→ YOUR GOAL
Below are the records; pull every line that includes "Pearce".

→ SUPPLIED ENTRIES
=== Section Start ===

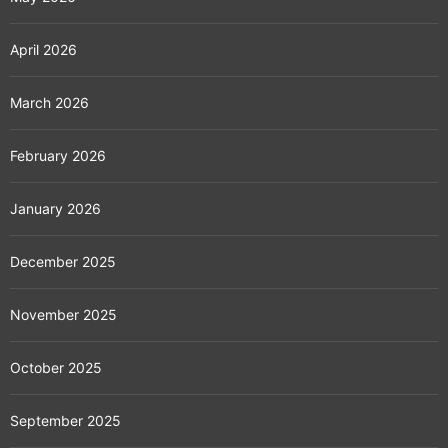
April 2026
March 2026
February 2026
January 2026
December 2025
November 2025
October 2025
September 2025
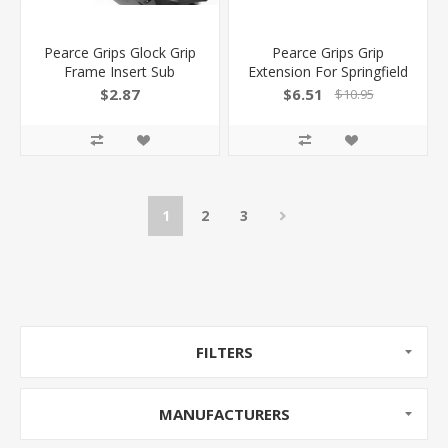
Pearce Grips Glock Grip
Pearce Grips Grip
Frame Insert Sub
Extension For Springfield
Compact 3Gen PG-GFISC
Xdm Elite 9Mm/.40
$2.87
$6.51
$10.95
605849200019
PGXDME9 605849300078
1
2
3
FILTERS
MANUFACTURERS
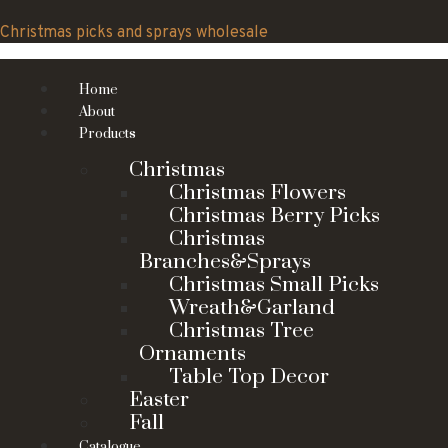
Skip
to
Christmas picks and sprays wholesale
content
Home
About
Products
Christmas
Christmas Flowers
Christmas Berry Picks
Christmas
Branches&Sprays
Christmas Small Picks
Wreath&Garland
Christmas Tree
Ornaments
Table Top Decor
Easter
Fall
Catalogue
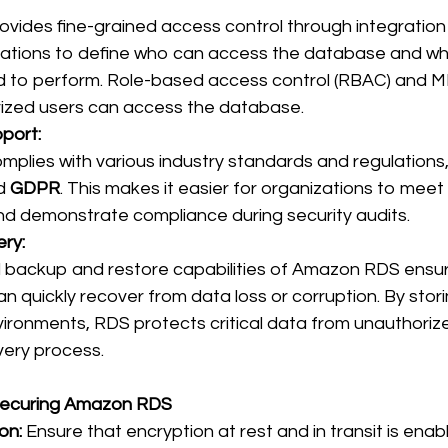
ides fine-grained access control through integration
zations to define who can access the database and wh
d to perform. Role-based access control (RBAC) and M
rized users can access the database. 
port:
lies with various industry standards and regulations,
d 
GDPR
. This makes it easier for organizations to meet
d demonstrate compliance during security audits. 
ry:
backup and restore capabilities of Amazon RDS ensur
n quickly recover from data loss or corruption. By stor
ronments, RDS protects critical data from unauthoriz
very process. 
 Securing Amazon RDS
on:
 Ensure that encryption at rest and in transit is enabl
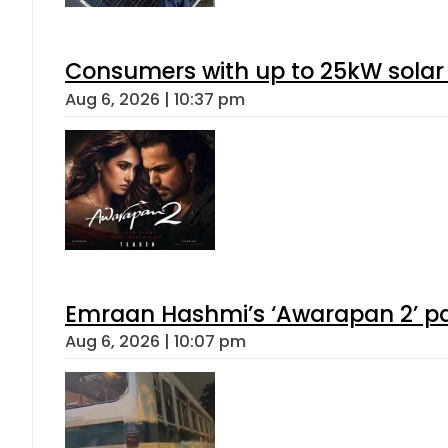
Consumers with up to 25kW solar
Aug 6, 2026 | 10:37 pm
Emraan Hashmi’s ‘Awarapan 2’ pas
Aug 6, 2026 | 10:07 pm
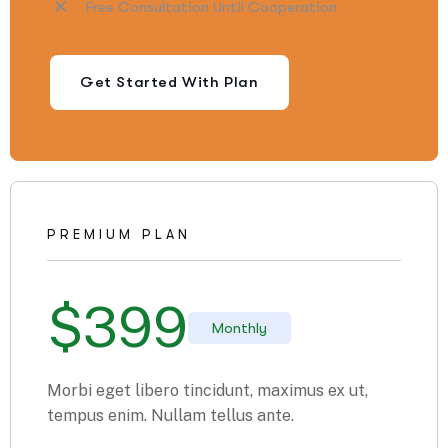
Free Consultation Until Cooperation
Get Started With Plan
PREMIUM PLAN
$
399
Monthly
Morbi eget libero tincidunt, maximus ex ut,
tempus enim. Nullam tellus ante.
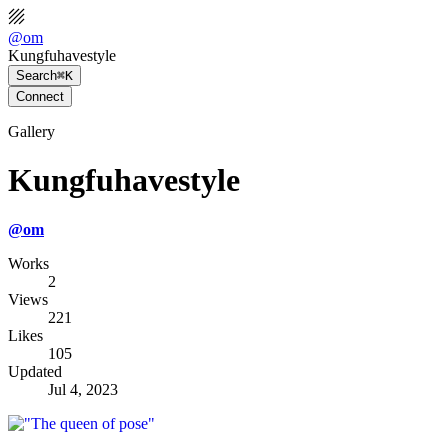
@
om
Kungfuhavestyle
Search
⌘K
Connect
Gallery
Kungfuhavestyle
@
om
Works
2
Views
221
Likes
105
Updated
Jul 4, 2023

=== Section End ===

→ REPLY TO THE EXERCISE
Pearce Grips Glock Grip
Pearce Grips Grip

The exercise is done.